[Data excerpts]
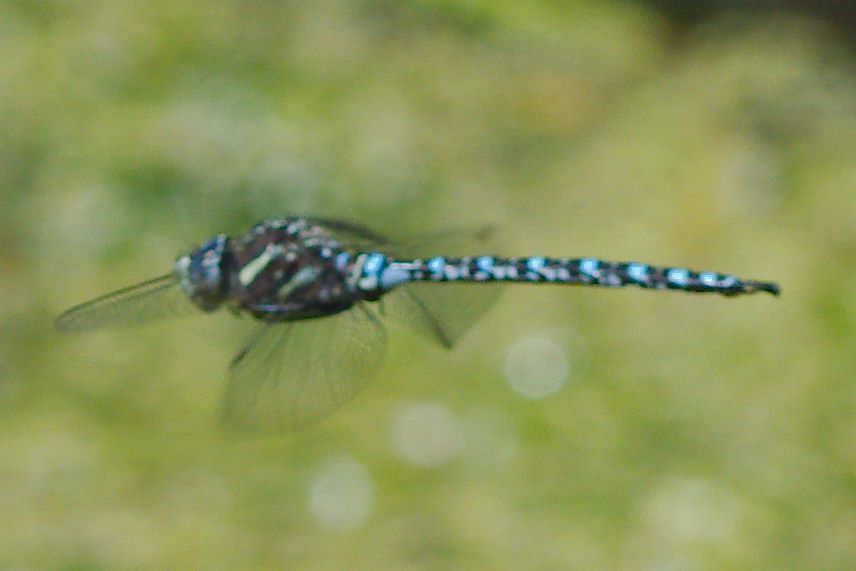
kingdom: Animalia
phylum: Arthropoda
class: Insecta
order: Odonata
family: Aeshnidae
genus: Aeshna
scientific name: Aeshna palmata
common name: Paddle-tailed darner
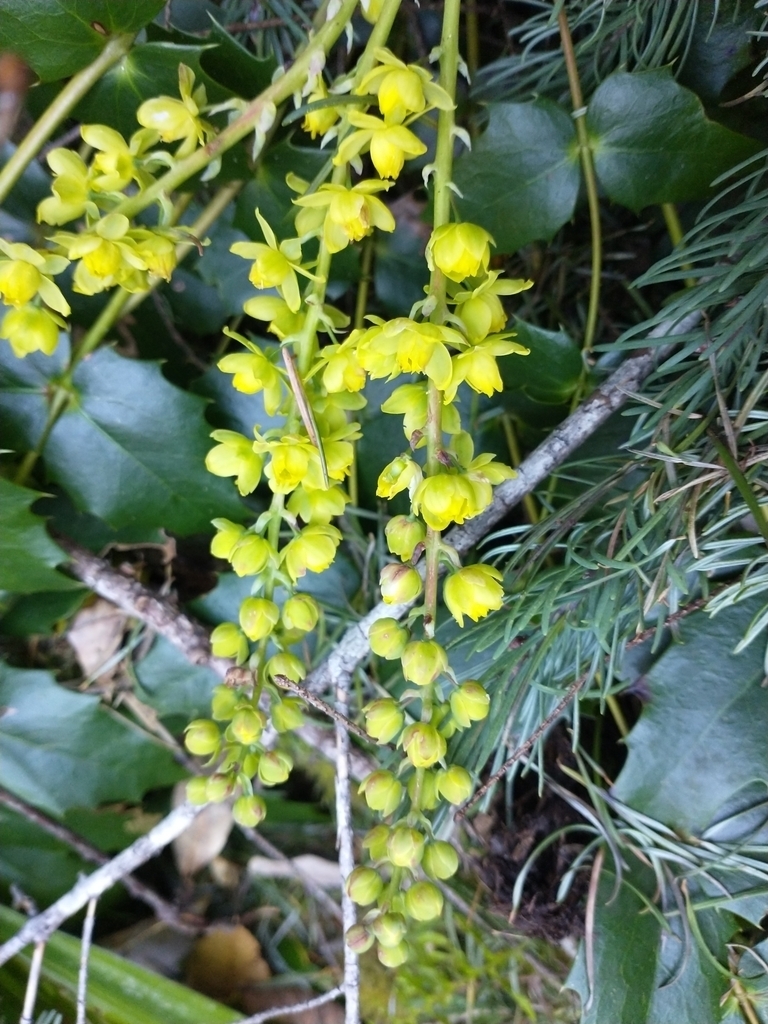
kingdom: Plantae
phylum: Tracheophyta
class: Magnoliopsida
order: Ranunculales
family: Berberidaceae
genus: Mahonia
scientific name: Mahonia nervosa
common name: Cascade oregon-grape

**Request**:
Write out every classification line in the material above, word for word, without the pictures.

**Result**:
kingdom: Animalia
phylum: Arthropoda
class: Insecta
order: Odonata
family: Aeshnidae
genus: Aeshna
scientific name: Aeshna palmata
common name: Paddle-tailed darner
kingdom: Plantae
phylum: Tracheophyta
class: Magnoliopsida
order: Ranunculales
family: Berberidaceae
genus: Mahonia
scientific name: Mahonia nervosa
common name: Cascade oregon-grape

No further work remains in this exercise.